In the case of hypothesized axions created in the early universe, the initial values are random because of the masslessness of axions in the high temperature plasma. Near the critical temperature of quantum chromodynamics, axions possess a temperature-dependent mass that enters a damped oscillation until the potential minimum is reached.

	There are other production mechanism for cold DM axions, but it is least model dependent provided that the Hubble parameter is much greater than the axion mass $(H(t)= m(t))$ well before matter - radiation equality. The expansion of the universe acts as a friction term, freezing the axion amplitude at a constant value $\phi_i$.
	The action in the minimally coupled scalar field theory is given by

$S = \int d^4x \sqrt{-g} (\frac{1}{2} g^{{\mu}{\nu}}\partial_{\mu} \phi \partial_{\nu}\phi g -V(\phi))$

where $g$ is the determinant of FLRW metric $g^{\mu \nu}$. The dynamics of these particles are a Klein-Gordon equation in a homogeneous and isotropic space-time, of which scale factor a(t) evolves as determined by the Hubble parameter $H(t) = \dot a/a$. Near the minimum of its potential, where $V(\phi) = \frac{1}{2}m^2 \phi^2$, of which then behaves cosmologically as a damped harmonic oscillator:

$\ddot \phi + 3H\dot \phi + m^2 \phi = 0$

Due to the expansion of the universe,$H(t)$ dropped below $m(t)$, the damping becomes undercritical and the field can roll down and start oscillating near the bottom of the potential.
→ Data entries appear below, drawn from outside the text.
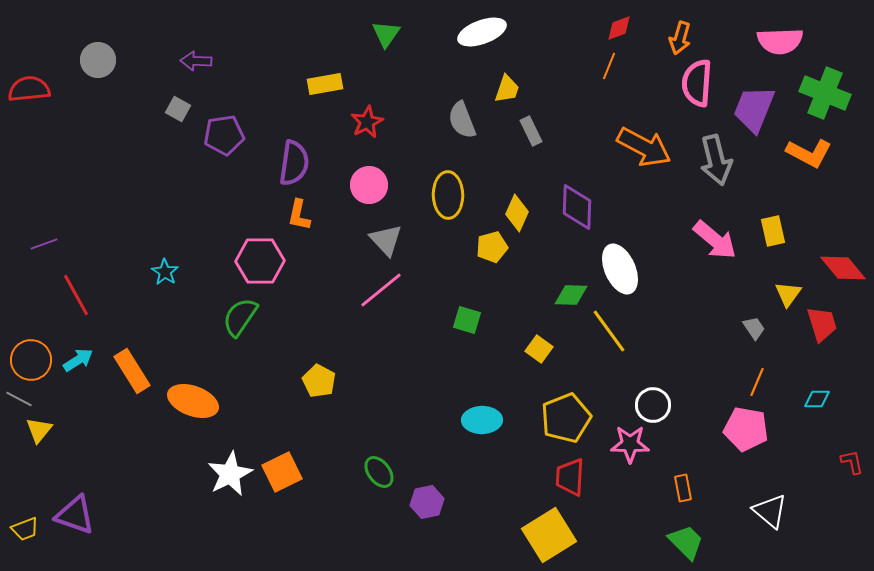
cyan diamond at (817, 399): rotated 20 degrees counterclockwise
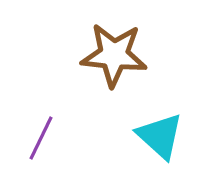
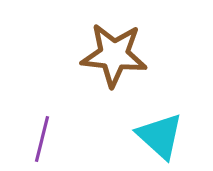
purple line: moved 1 px right, 1 px down; rotated 12 degrees counterclockwise
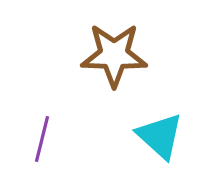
brown star: rotated 4 degrees counterclockwise
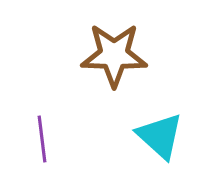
purple line: rotated 21 degrees counterclockwise
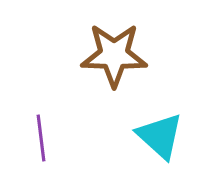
purple line: moved 1 px left, 1 px up
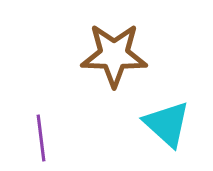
cyan triangle: moved 7 px right, 12 px up
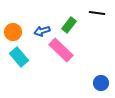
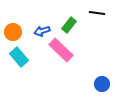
blue circle: moved 1 px right, 1 px down
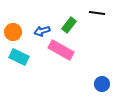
pink rectangle: rotated 15 degrees counterclockwise
cyan rectangle: rotated 24 degrees counterclockwise
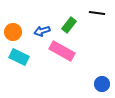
pink rectangle: moved 1 px right, 1 px down
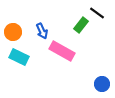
black line: rotated 28 degrees clockwise
green rectangle: moved 12 px right
blue arrow: rotated 98 degrees counterclockwise
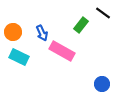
black line: moved 6 px right
blue arrow: moved 2 px down
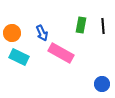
black line: moved 13 px down; rotated 49 degrees clockwise
green rectangle: rotated 28 degrees counterclockwise
orange circle: moved 1 px left, 1 px down
pink rectangle: moved 1 px left, 2 px down
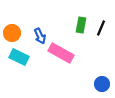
black line: moved 2 px left, 2 px down; rotated 28 degrees clockwise
blue arrow: moved 2 px left, 3 px down
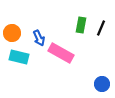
blue arrow: moved 1 px left, 2 px down
cyan rectangle: rotated 12 degrees counterclockwise
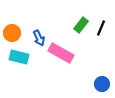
green rectangle: rotated 28 degrees clockwise
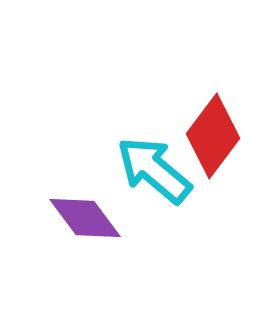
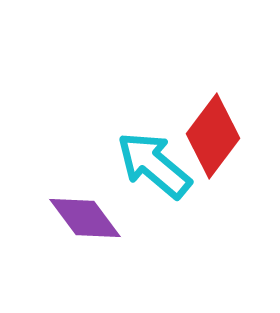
cyan arrow: moved 5 px up
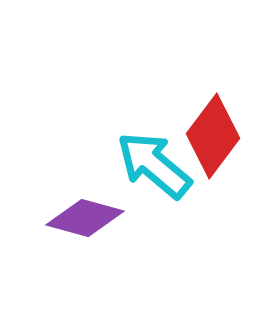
purple diamond: rotated 38 degrees counterclockwise
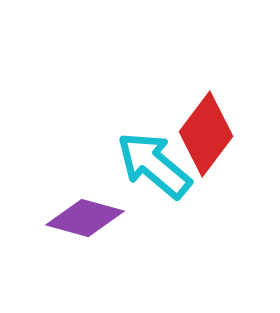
red diamond: moved 7 px left, 2 px up
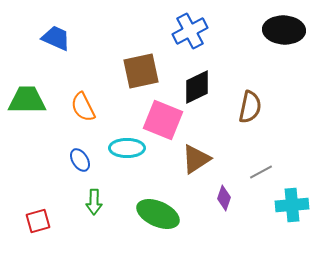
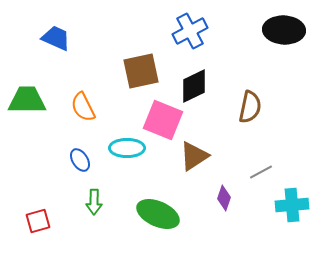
black diamond: moved 3 px left, 1 px up
brown triangle: moved 2 px left, 3 px up
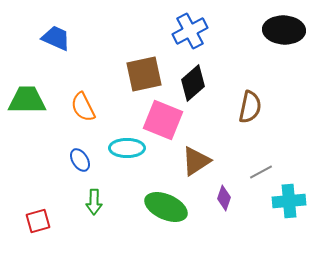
brown square: moved 3 px right, 3 px down
black diamond: moved 1 px left, 3 px up; rotated 15 degrees counterclockwise
brown triangle: moved 2 px right, 5 px down
cyan cross: moved 3 px left, 4 px up
green ellipse: moved 8 px right, 7 px up
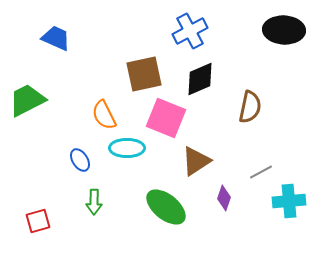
black diamond: moved 7 px right, 4 px up; rotated 18 degrees clockwise
green trapezoid: rotated 27 degrees counterclockwise
orange semicircle: moved 21 px right, 8 px down
pink square: moved 3 px right, 2 px up
green ellipse: rotated 15 degrees clockwise
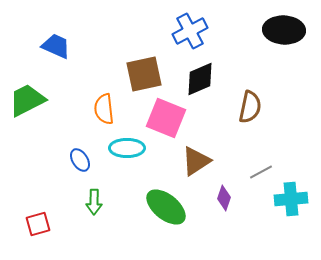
blue trapezoid: moved 8 px down
orange semicircle: moved 6 px up; rotated 20 degrees clockwise
cyan cross: moved 2 px right, 2 px up
red square: moved 3 px down
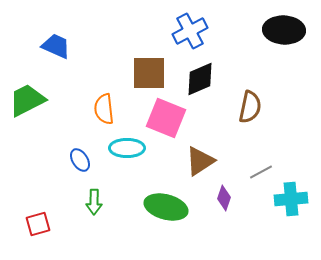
brown square: moved 5 px right, 1 px up; rotated 12 degrees clockwise
brown triangle: moved 4 px right
green ellipse: rotated 24 degrees counterclockwise
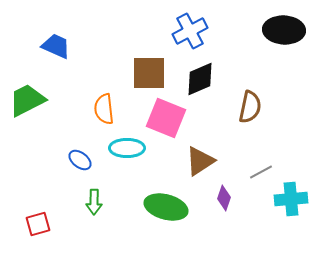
blue ellipse: rotated 20 degrees counterclockwise
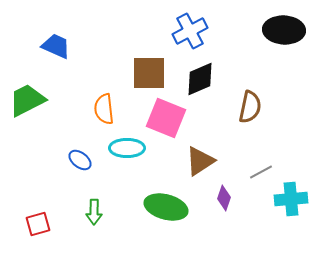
green arrow: moved 10 px down
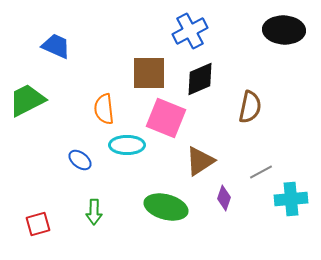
cyan ellipse: moved 3 px up
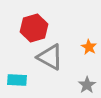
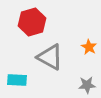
red hexagon: moved 2 px left, 6 px up
gray star: rotated 30 degrees clockwise
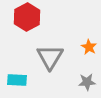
red hexagon: moved 5 px left, 5 px up; rotated 12 degrees counterclockwise
gray triangle: rotated 32 degrees clockwise
gray star: moved 3 px up
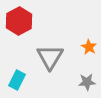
red hexagon: moved 8 px left, 4 px down
cyan rectangle: rotated 66 degrees counterclockwise
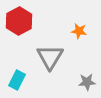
orange star: moved 10 px left, 16 px up; rotated 21 degrees counterclockwise
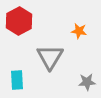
cyan rectangle: rotated 30 degrees counterclockwise
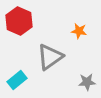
red hexagon: rotated 8 degrees counterclockwise
gray triangle: rotated 24 degrees clockwise
cyan rectangle: rotated 54 degrees clockwise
In this case, the solution of field equation can be deduced by WKB approximation.

$\phi(t) \cong \phi_1 \frac{a_1(t)}{a(t)}^{3/2} cos \left(\int^t_{t_{1}} m(t) dt + \alpha \right)$

The energy density of these fields dilutes $\phi \propto a^{-3}$ with the scale factor. It can be shown that the axion density provides a fraction a of the critical density given by,
$\Omega_a \sim 0.1 \left(\frac{\phi}{ 10^{17} GeV} \right)^2 \left( \frac{m}{10^{-22} eV} \right)^{1/2}$

The $\phi$ oscillations, which can be interpreted as a set of particles, therefore have the red shifting behavior of (non-relativistic) matter, making this a suitable dark matter candidate.